The Impact of Healthcare Mergers and Acquisitions on Patient Experience
The healthcare industry is abuzz with the increasing trend of mergers and acquisitions, with recent data showing a significant rise in these events. According to Kaufman Hall, there was a 13 percent increase in healthcare mergers in 2017 compared to the previous year. Additionally, PricewaterhouseCoopers reported 255 healthcare merger and acquisition deals in the second quarter of 2018.
While some industry professionals argue that healthcare mergers could lead to anti-competitive practices and limited choices for patients, others believe that these structural changes are necessary for survival in the evolving healthcare landscape. Proponents claim that mergers can improve access to quality care and help control costs for patients.
One of the key arguments in favor of healthcare mergers is the potential for reducing out-of-pocket costs for patients. A report from the American Hospital Association showed that between 2009 and 2014, healthcare mergers led to a cost reduction of 2.5 percent, amounting to nearly $5.8 million. However, critics argue that consolidation can lead to limited competition, giving healthcare organizations more bargaining power with insurers and potentially driving up costs for patients.

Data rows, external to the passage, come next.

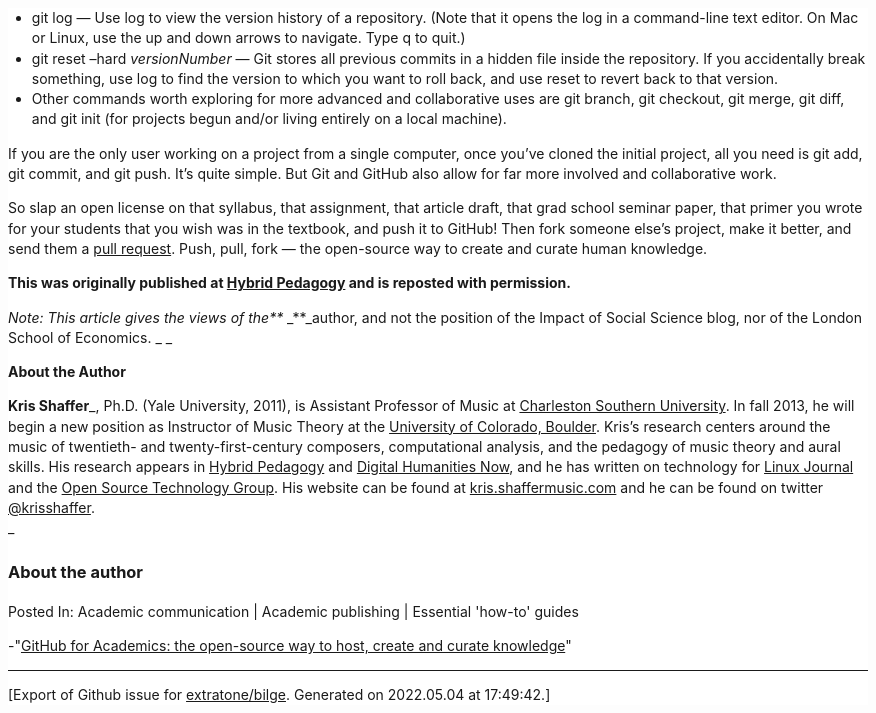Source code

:   * git log — Use log to view the version history of a repository. (Note that it opens the log in a command-line text editor. On Mac or Linux, use the up and down arrows to navigate. Type q to quit.)
  * git reset –hard _versionNumber_ — Git stores all previous commits in a hidden file inside the repository. If you accidentally break something, use log to find the version to which you want to roll back, and use reset to revert back to that version.
  * Other commands worth exploring for more advanced and collaborative uses are git branch, git checkout, git merge, git diff, and git init (for projects begun and/or living entirely on a local machine).

If you are the only user working on a project from a single computer, once you’ve cloned the initial project, all you need is git add, git commit, and git push. It’s quite simple. But Git and GitHub also allow for far more involved and collaborative work.

So slap an open license on that syllabus, that assignment, that article draft, that grad school seminar paper, that primer you wrote for your students that you wish was in the textbook, and push it to GitHub! Then fork someone else’s project, make it better, and send them a [pull request](https://help.github.com/articles/using-pull-requests). Push, pull, fork — the open-source way to create and curate human knowledge.

**This was originally published at [Hybrid Pedagogy](http://hybridpedagogy.com/Journal/files/GitHub_for_Academics.html) and is reposted with permission.**

__Note: This article gives the views of the_**_ _**_author, and not the position of the Impact of Social Science blog, nor of the London School of Economics. _ _

**About the Author**

**Kris Shaffer**_, Ph.D. (Yale University, 2011), is Assistant Professor of Music at [Charleston Southern University](http://www.csuniv.edu/music/index.asp). In fall 2013, he will begin a new position as Instructor of Music Theory at the [University of Colorado, Boulder](http://music.colorado.edu/). Kris’s research centers around the music of twentieth- and twenty-first-century composers, computational analysis, and the pedagogy of music theory and aural skills. His research appears in [Hybrid Pedagogy](http://hybridpedagogy.com/) and [Digital Humanities Now](http://digitalhumanitiesnow.org/), and he has written on technology for [Linux Journal](http://www.linuxjournal.com/) and the [Open Source Technology Group](http://www.openmagazine.net/). His website can be found at [kris.shaffermusic.com](http://kris.shaffermusic.com) and he can be found on twitter [@krisshaffer](http://twitter.com/krisshaffer).  
_

### About the author

Posted In:  Academic communication | Academic publishing | Essential 'how-to' guides 

-"[GitHub for Academics: the open-source way to host, create and curate knowledge](https://blogs.lse.ac.uk/impactofsocialsciences/2013/06/04/github-for-academics/)"


-------------------------------------------------------------------------------



[Export of Github issue for [extratone/bilge](https://github.com/extratone/bilge). Generated on 2022.05.04 at 17:49:42.]
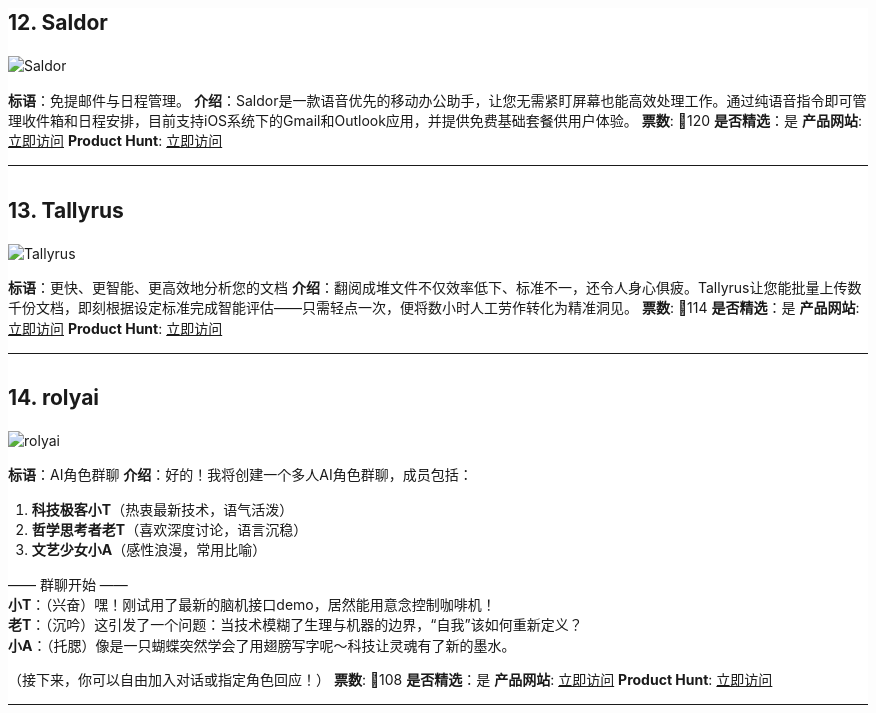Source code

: 
## 12. Saldor
![Saldor]()

**标语**：免提邮件与日程管理。
**介绍**：Saldor是一款语音优先的移动办公助手，让您无需紧盯屏幕也能高效处理工作。通过纯语音指令即可管理收件箱和日程安排，目前支持iOS系统下的Gmail和Outlook应用，并提供免费基础套餐供用户体验。
**票数**: 🔺120
**是否精选**：是
**产品网站**:  <a href='https://www.producthunt.com/r/GZHBD4YI22TF2Y?utm_source=www.chuhaix.com' target='_blank' rel='nofollow'>立即访问</a>
**Product Hunt**:  <a href='https://www.producthunt.com/products/saldor?utm_source=www.chuhaix.com' target='_blank' rel='nofollow'>立即访问</a>

---

## 13. Tallyrus
![Tallyrus]()

**标语**：更快、更智能、更高效地分析您的文档
**介绍**：翻阅成堆文件不仅效率低下、标准不一，还令人身心俱疲。Tallyrus让您能批量上传数千份文档，即刻根据设定标准完成智能评估——只需轻点一次，便将数小时人工劳作转化为精准洞见。
**票数**: 🔺114
**是否精选**：是
**产品网站**:  <a href='https://www.producthunt.com/r/UKKW4TXJCT5KTG?utm_source=www.chuhaix.com' target='_blank' rel='nofollow'>立即访问</a>
**Product Hunt**:  <a href='https://www.producthunt.com/products/tallyrus-the-ai-essay-grader?utm_source=www.chuhaix.com' target='_blank' rel='nofollow'>立即访问</a>

---

## 14. rolyai
![rolyai]()

**标语**：AI角色群聊
**介绍**：好的！我将创建一个多人AI角色群聊，成员包括：  
1. **科技极客小T**（热衷最新技术，语气活泼）  
2. **哲学思考者老T**（喜欢深度讨论，语言沉稳）  
3. **文艺少女小A**（感性浪漫，常用比喻）  

—— 群聊开始 ——  
**小T**：（兴奋）嘿！刚试用了最新的脑机接口demo，居然能用意念控制咖啡机！  
**老T**：（沉吟）这引发了一个问题：当技术模糊了生理与机器的边界，“自我”该如何重新定义？  
**小A**：（托腮）像是一只蝴蝶突然学会了用翅膀写字呢～科技让灵魂有了新的墨水。  

（接下来，你可以自由加入对话或指定角色回应！）
**票数**: 🔺108
**是否精选**：是
**产品网站**:  <a href='https://www.producthunt.com/r/32VGAK2Z3QUBTG?utm_source=www.chuhaix.com' target='_blank' rel='nofollow'>立即访问</a>
**Product Hunt**:  <a href='https://www.producthunt.com/products/rolyai?utm_source=www.chuhaix.com' target='_blank' rel='nofollow'>立即访问</a>

---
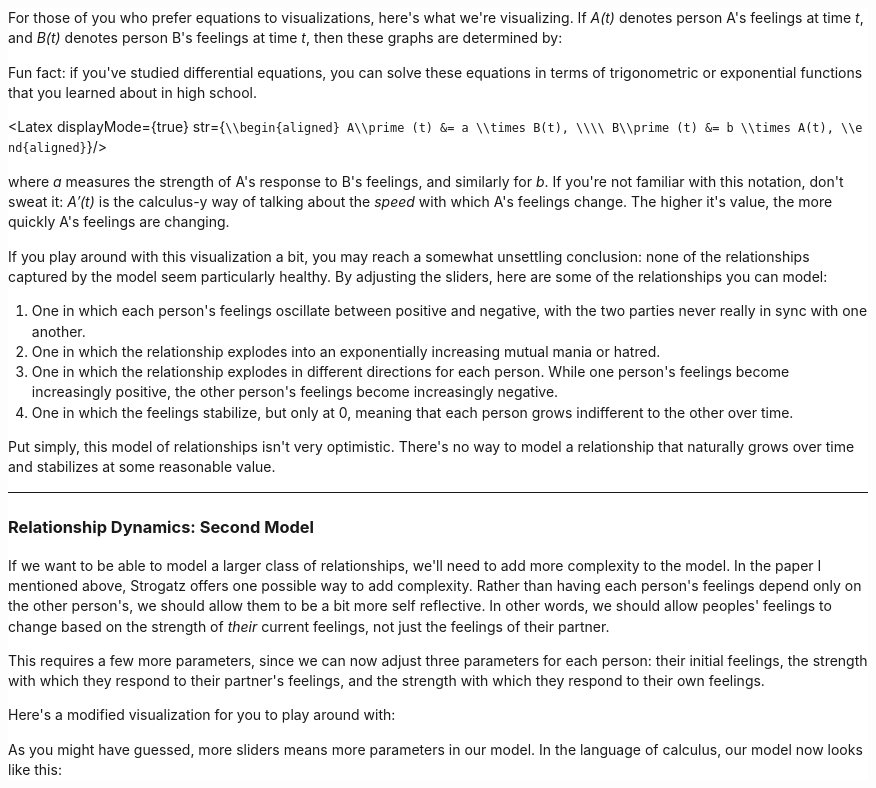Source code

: <GamingLinearRelationships idx={0} caption="Visualizing A and B's feelings based on four inputs."/>

For those of you who prefer equations to visualizations, here's what we're visualizing. If _A(t)_ denotes person A's feelings at time _t_, and _B(t)_ denotes person B's feelings at time _t_, then these graphs are determined by:
 
<Sidebar>Fun fact: if you've studied differential equations, you can solve these equations in terms of trigonometric or exponential functions that you learned about in high school.</Sidebar>

<Latex displayMode={true} str={`
  \\begin{aligned}
  A\\prime (t) &= a \\times B(t), \\\\
  B\\prime (t) &= b \\times A(t),
  \\end{aligned}
`}/>

where _a_ measures the strength of A's response to B's feelings, and similarly for _b_. If you're not familiar with this notation, don't sweat it: _A′(t)_ is the calculus-y way of talking about the _speed_ with which A's feelings change. The higher it's value, the more quickly A's feelings are changing.

If you play around with this visualization a bit, you may reach a somewhat unsettling conclusion: none of the relationships captured by the model seem particularly healthy. By adjusting the sliders, here are some of the relationships you can model:

1. One in which each person's feelings oscillate between positive and negative, with the two parties never really in sync with one another.
2. One in which the relationship explodes into an exponentially increasing mutual mania or hatred.
3. One in which the relationship explodes in different directions for each person. While one person's feelings become increasingly positive, the other person's feelings become increasingly negative.
4. One in which the feelings stabilize, but only at 0, meaning that each person grows indifferent to the other over time.

Put simply, this model of relationships isn't very optimistic. There's no way to model a relationship that naturally grows over time and stabilizes at some reasonable value.

* * *

### Relationship Dynamics: Second Model 

If we want to be able to model a larger class of relationships, we'll need to add more complexity to the model. In the paper I mentioned above, Strogatz offers one possible way to add complexity. Rather than having each person's feelings depend only on the other person's, we should allow them to be a bit more self reflective. In other words, we should allow peoples' feelings to change based on the strength of _their_ current feelings, not just the feelings of their partner.

This requires a few more parameters, since we can now adjust three parameters for each person: their initial feelings, the strength with which they respond to their partner's feelings, and the strength with which they respond to their own feelings. 

Here's a modified visualization for you to play around with:

<GamingLinearRelationships idx={1} caption="Visualizing A and B's feelings based on six inputs."/>

As you might have guessed, more sliders means more parameters in our model. In the language of calculus, our model now looks like this:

In addition to cost considerations, healthcare mergers and acquisitions can also impact patient care quality and access. While some argue that mergers can streamline protocols and enhance standards of care, others warn that consolidation may lead to a decrease in care quality and increase the risk of adverse patient safety events.
As the debate on healthcare mergers continues, it is crucial for industry professionals to consider the implications of these events on the patient experience. With mergers expected to persist in the healthcare industry, stakeholders must prioritize patient care and design deals that prioritize the well-being of those they serve.